Shouwa Genroku Rakugo Shinjuu: Sukeroku Futatabi-hen – 04
It happened! Konatsu performed rakugo! I’ve been waiting for this moment since the very first episode and it feels so, so rewarding to watch her take centre stage and have an audience in the palm of her hand. I loved this episode because I love Konatsu, but not as much as she loves rakugo. Cast your mind back to the later episodes of the first season when we saw child Konatsu, when we witnessed the fierce passion she had for the storytelling medium. She worshipped her father’s ability and performed in inns for the pleasure that comes with performing (as well working for her failing father), but she had rakugo in her darkest moments, and it’s clear that affection she has for it has not dwindled. Yakumo doesn’t partially love the art form, Yotaro wants to improve and adapt it to the times, but I think it goes without saying that no character understands and loves rakugo as much as Konatsu.
I had the pleasure of watching rakugo for the first time at last year’s Edinburgh Festival and one of the stories the performer told was Jugemu. Anime fans have likely heard of it before (most likely from Full Metal Alchemist: Brotherhood), but watching it in person is a joy, so this episode was already high in my expectations when it became the main story of the week, performed by Yotaro at first and then Konatsu. It’s pure fun, filled with energy and allows you to try to attempt the tongue twister for yourself (and likely fail) before the performer spits it out over and over, faster each time until you’re dizzy from their talent. As it was shown in Rakugo Shinjuu, however, it was slowed down for the children who are fond of this particular tale, which allowed for Konatsu to take her time and put character into every syllable. Her exaggerations and expressions come naturally to her, but the moments where she broke character to soak up the audience’s love for her rakugo were the most satisfying of all. Both when she first stepped out and when she took a breather before the final part, that’s when you see her dreams happening before her eyes and makes for the most heartwarming viewing.
This is one of the key plot points I wanted addressed in this second season, so I’m glad it happened so early. I don’t want to ask for too much, but I sure do hope this isn’t the end of her rakugo career. She repeats back the fact that rakugo is a man’s profession as it’s been drilled into her over the years (likely from Yakumo). I expect he wouldn’t approve of her becoming a master for herself, but that storyline would be a goldmine of oppertunity, so I hope that is the direction we go. Konatsu can say her well-practised words all she wants, but her true feelings are apparent. She loves rakugo. She wants to be a rakugo performer. And most importantly, she deserves to be one.

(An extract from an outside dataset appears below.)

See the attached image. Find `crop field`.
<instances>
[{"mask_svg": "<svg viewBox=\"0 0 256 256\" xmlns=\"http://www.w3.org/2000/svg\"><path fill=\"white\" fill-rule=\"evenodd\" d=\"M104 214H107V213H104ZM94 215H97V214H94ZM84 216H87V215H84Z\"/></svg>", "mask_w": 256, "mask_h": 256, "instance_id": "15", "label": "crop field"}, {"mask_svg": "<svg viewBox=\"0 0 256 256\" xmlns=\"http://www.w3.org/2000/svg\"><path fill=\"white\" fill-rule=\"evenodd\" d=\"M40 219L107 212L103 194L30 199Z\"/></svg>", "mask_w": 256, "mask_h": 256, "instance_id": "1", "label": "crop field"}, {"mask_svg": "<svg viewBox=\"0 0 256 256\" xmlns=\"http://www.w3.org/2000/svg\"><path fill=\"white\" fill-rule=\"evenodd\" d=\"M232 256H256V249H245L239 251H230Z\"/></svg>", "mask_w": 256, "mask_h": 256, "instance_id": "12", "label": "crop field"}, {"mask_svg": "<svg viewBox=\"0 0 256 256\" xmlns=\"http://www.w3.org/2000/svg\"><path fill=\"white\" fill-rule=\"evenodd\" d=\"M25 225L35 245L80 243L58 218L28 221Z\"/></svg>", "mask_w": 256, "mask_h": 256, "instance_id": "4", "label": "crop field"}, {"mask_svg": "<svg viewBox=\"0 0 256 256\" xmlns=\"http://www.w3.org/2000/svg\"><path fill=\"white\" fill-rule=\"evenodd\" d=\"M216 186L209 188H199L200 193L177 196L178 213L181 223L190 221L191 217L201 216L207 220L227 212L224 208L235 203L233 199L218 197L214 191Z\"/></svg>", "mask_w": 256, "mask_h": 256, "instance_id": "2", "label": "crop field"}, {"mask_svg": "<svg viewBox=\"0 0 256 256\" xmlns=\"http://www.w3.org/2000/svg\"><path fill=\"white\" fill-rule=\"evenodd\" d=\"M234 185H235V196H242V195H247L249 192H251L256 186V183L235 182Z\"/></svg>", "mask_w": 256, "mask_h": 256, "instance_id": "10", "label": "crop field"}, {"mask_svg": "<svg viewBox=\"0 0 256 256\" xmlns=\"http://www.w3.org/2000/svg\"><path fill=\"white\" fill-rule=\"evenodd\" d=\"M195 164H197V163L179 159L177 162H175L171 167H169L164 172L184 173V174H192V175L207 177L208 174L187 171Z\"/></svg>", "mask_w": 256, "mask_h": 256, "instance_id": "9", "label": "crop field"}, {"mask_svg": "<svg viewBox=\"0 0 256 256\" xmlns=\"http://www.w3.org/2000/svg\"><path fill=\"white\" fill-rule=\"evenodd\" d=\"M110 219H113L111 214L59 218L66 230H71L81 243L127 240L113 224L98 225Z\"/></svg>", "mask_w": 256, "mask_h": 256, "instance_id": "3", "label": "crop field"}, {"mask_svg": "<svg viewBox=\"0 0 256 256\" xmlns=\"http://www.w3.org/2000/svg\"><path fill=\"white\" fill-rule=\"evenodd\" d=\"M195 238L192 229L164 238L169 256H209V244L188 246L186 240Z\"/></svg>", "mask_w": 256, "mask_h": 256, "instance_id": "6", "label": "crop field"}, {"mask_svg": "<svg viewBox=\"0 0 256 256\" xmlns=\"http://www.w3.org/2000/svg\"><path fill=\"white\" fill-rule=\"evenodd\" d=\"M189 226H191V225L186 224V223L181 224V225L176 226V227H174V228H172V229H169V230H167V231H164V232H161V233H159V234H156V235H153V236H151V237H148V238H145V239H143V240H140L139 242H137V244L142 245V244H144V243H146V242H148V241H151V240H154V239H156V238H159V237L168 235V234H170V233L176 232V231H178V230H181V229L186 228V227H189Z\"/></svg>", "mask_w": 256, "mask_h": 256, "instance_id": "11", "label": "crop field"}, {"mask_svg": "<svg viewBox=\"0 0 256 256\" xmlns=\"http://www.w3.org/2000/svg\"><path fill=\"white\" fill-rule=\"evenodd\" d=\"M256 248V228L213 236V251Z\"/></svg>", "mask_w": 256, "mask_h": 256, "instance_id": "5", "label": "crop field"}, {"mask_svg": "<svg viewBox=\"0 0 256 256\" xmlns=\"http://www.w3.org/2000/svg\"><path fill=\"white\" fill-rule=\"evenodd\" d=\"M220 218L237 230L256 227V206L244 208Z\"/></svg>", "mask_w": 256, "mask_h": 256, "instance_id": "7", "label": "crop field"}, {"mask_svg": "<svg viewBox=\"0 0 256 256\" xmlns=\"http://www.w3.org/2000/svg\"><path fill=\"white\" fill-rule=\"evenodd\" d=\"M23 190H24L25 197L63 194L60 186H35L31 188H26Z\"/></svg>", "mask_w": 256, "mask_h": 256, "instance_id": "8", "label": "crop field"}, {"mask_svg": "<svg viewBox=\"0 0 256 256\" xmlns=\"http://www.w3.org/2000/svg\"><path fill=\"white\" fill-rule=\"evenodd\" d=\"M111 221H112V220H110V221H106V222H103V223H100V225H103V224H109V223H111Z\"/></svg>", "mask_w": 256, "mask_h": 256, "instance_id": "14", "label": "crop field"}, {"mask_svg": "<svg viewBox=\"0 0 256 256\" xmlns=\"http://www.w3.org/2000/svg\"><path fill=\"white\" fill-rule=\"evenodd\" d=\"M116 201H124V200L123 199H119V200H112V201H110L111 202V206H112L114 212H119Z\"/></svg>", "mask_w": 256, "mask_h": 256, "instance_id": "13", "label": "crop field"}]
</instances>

Since this episode jumped ahead several years we see Shin is now in kindergarten, and he is every bit as talkative and likeable as Sukeroku. He’s a charming little kid who shares his mother’s early passion for the profession, and clearly his doting parents approve of the talents he shows. It’s his relationship with Yakumo that stands out to me, however, as his grandfather holds him close and refuses to scold him. I expect if there will be one person in the world to convince Yakumo that rakugo deserves to advance and grow, it will be Shin. He likely reminds him of a young Sukeroku, which brings him back 50 or 60 years to the times they shared as kids. This is show and tell at its finest, and yet another example of the multi-layered drama. These important interactions and conversations serve their purposes to move the story forward, but they also call back to earlier times, tragedies, and further develop characterisation that almost no other anime of this length matches. Yakumo may be a stubborn conservative who rips up blueprints for the future of rakugo – a man who seems determined to bring this art form to the grave with him – but he is a truly fascinating character in every scene he’s a part of. Knowing the life he’s lived, it’s impossible to hate him, even as he acts as the antagonist for our protagonists in one way or another.
All in all, this was the most positive, heartwarming, joyous episode of Shouwa Genroku Rakugo Shinjuu, which is a rarity. I don’t expect this to happen often (or ever again), but I loved it while it lasted. All four episodes of this second season have been nothing short of stellar, and if this doesn’t shape up to be the best anime of 2017 then there must a masterpiece production waiting on the horizon. But for now, Rakugo Shinjuu stands alone as one of the greatest anime of this decade, while the competition rivals of the leftovers.